The Leave campaign was a coalition, some against Europe for economic reasons; some for cultural reasons. Some were ideological in their opposition; some had done a cost/benefit analysis and concluded better out than in. We must expose the agenda of the ideologues; and persuade those interested in the cost/benefit ratio. For the latter, we must – day in day out – articulate the reality: the pain is large and the gain largely illusory.

That is not a particularly easy task. It will require broad pictures to be painted in a way that the Remain campaign was bad at and Leave was brilliant at. It will require a reliance on mood and emotion rather than technical facts. If the rise of the far right has shown anything, it is that fact checking as a discipline in itself is useless if the terms of debate are unchanged. The BBC did what it called a ‘reality check’ of Blair’s speech and queried his statement about the fall in the value of the pound. The points that it makes are true but largely irrelevant. They will be seized on by people who want to discredit Blair, they will be ignored by those who agree with him, they will make no difference. See for example Trump’s ludicrous remarks about Sweden which his supporters continue to try to explain away.
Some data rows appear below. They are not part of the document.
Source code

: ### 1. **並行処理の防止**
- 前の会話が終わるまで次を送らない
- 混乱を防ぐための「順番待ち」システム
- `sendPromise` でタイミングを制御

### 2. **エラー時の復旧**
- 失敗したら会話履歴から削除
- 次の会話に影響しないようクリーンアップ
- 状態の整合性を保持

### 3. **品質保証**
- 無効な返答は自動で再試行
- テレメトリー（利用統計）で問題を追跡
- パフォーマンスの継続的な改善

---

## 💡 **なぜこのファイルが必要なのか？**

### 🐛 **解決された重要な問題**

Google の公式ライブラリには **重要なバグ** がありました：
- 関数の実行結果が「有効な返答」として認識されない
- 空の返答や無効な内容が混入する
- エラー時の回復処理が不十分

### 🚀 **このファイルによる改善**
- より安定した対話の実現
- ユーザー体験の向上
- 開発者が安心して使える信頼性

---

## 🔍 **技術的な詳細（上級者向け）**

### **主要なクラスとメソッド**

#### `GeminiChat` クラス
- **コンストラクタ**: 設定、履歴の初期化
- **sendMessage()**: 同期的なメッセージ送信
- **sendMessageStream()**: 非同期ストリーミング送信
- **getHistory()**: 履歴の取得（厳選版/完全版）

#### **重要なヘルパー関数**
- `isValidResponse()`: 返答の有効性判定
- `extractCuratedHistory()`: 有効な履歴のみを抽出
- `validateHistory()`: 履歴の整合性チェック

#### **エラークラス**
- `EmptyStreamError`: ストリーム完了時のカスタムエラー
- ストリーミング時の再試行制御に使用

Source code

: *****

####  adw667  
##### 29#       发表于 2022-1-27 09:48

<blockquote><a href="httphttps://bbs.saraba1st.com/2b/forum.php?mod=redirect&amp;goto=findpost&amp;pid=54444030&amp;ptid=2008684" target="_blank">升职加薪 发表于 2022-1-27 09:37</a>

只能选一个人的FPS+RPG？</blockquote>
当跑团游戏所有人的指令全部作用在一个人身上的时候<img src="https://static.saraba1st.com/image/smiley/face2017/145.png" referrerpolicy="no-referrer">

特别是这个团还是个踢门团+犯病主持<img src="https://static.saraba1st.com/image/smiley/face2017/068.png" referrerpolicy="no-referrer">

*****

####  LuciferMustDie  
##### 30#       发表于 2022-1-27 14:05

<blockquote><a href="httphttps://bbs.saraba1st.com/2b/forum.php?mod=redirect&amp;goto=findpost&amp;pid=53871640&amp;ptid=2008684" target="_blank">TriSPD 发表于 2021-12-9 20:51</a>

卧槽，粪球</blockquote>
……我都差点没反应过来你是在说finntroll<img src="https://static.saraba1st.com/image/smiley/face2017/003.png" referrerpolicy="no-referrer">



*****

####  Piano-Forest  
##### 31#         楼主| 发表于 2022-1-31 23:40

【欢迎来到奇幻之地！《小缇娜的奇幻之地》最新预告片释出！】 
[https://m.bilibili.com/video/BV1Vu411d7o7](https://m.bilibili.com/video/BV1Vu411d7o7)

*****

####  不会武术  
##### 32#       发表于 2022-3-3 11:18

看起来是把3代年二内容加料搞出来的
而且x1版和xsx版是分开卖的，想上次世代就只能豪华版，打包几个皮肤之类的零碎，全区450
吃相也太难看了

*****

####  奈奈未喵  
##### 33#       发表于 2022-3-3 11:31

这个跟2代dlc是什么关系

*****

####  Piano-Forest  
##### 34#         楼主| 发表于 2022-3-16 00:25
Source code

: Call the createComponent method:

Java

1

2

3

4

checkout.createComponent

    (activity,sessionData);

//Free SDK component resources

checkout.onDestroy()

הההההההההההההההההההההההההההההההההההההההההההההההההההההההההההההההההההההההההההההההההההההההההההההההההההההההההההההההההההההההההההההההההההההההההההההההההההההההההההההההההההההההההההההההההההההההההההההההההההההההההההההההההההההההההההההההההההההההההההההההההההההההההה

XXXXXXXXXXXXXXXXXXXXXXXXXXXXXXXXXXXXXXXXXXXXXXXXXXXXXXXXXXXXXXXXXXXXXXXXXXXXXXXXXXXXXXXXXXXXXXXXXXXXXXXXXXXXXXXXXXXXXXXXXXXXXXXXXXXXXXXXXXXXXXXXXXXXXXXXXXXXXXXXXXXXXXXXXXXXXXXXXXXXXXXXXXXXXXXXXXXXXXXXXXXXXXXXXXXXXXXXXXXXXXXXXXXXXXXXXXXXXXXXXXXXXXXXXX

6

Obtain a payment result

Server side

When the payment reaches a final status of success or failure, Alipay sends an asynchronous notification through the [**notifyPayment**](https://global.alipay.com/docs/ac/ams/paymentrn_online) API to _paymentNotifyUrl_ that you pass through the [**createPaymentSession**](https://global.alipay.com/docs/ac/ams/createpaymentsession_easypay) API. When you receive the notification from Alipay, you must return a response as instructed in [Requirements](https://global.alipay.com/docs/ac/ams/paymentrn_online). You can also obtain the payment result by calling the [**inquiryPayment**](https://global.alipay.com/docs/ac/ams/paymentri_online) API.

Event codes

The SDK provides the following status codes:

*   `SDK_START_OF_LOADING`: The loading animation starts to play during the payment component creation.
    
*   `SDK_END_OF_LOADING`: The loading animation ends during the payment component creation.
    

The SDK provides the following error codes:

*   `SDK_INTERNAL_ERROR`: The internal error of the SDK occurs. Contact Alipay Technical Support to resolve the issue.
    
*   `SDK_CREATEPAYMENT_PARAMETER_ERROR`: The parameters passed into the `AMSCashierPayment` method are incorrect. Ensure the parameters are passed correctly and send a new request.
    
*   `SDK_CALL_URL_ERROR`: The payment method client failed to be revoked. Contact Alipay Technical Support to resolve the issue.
Someone whom I otherwise respect made the following statement to me last week: ‘Our trains are run by the foreigners and they are bleeding us dry. We need to get out so we can sort this out. Support the Conservatives!’ There is so much wrong with both the logic of this and the facts that it is difficult to unpack – but talking about the different rail policies of the Tories and Labour would be to miss the point entirely. For all that Blair’s speech touched on issues of economics, the media and overall strategy, it is weak in its wider analysis about what made Leave so attractive. So here is a challenge for fellow Remainers: whatever your views of the Iraq war, Blair’s speech gives us the starting point for the heavy lifting that is needed in the months and years ahead. Are we ready to lift? Or do we want to continue the political battles of 2003?